Merkel accepts request to prosecute comedian for ‘insulting’ Erdoğan
BERLIN
REUTERS photo
German Chancellor Angela Merkel has accepted a request from Turkey to seek the prosecution of a comedian who read out a crude poem about Turkish President Recep Tayyip Erdoğan on German television.“The government will give its authorization in the case at hand,” Merkel told reporters on April 15, adding it was up to the courts to decide on the comedian’s guilt or innocence.
Under section 103 of Germany’s criminal code, the federal government has to authorize prosecutors to pursue a case against comedian Jan Böhmermann, who is accused of insulting a foreign leader.
However, Merkel also announced that Germany would by 2018 scrap the rarely-enforced section 103 of the criminal code on insulting organs or representatives of foreign states - under which Böhmermann has been accused - as a result of the embarrassing affair.
“There were different opinions between the coalition partners - the conservatives and the SPD [Social Democrats],” Merkel told reporters at the chancellery in Berlin.
“The outcome is that the German government will give the authorization in the current case,” she added, stressing that this was not a decision about the merits of the prosecution’s case against Böhmermann.
“In a state under the rule of law, it is not a matter for the government but rather for state prosecutors and courts to weigh personal rights issues and other concerns affecting press and artistic freedom,” she said.
Merkel stressed that Berlin’s decision did not amount to a “pre-judgement” on his legal culpability and that “prosecutors and courts” would have the last word.
Erdoğan had filed a legal complaint against Böhmermann, the host of the late-night “Neo Magazin Royale” show on public broadcaster ZDF in Germany, for reciting a crude satirical poem about him on television.
Prosecutors in Mainz said Erdoğan had filed a complaint against Böhmermann for insulting him. Under the criminal code, he could, if found guilty, be imprisoned for up to a year.
Erdoğan’s German lawyer, Michael-Hubertus von Sprenger, said he was prepared to go to the highest court and added that the Turkish president wanted Böhmermann to be punished.

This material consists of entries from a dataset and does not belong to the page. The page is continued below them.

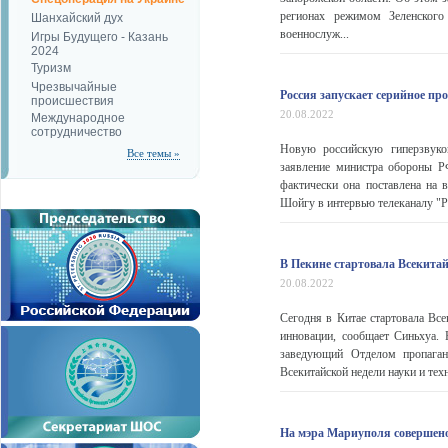
регионах режимом Зеленского
Шанхайский дух
военнослуж...
Игры Будущего - Казань
2024
Туризм
Чрезвычайные
Россия запускает серийное пр
происшествия
20.08.2022
Международное
сотрудничество
Новую российскую гиперзвуко
Все темы »
заявление министра обороны Р
фактически она поставлена на 
Шойгу в интервью телеканалу "Р
В Пекине стартовала Всекитай
20.08.2022
Сегодня в Китае стартовала Все
инновации, сообщает Синьхуа.
заведующий Отделом пропага
Всекитайской недели науки и техн
На мэра Мариуполя совершен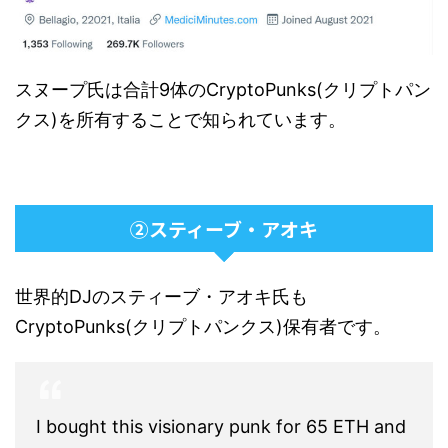
スヌープ氏は合計9体のCryptoPunks(クリプトパン
クス)を所有することで知られています。
②スティーブ・アオキ
世界的DJのスティーブ・アオキ氏も
CryptoPunks(クリプトパンクス)保有者です。
I bought this visionary punk for 65 ETH and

“He definitely won’t get a heavy punishment, but rather it will be a punishment that is necessary to get him back on the right path - to produce satire, and not gross insults,” Sprenger told ZDF.
Merkel had told reporters on April 14 that her government was still examining Turkey’s request to prosecute the satirist, two days after underlining Germany’s constitution guaranteed “freedom of expression, academia and of course the arts.”
She had also said the case was entirely separate from other political issues, namely the EU-Turkey pact meant to end the mass influx of Syrian refugees and migrants from other countries to Europe, following widespread criticism that she was not holding up European values to avoid harming the deal.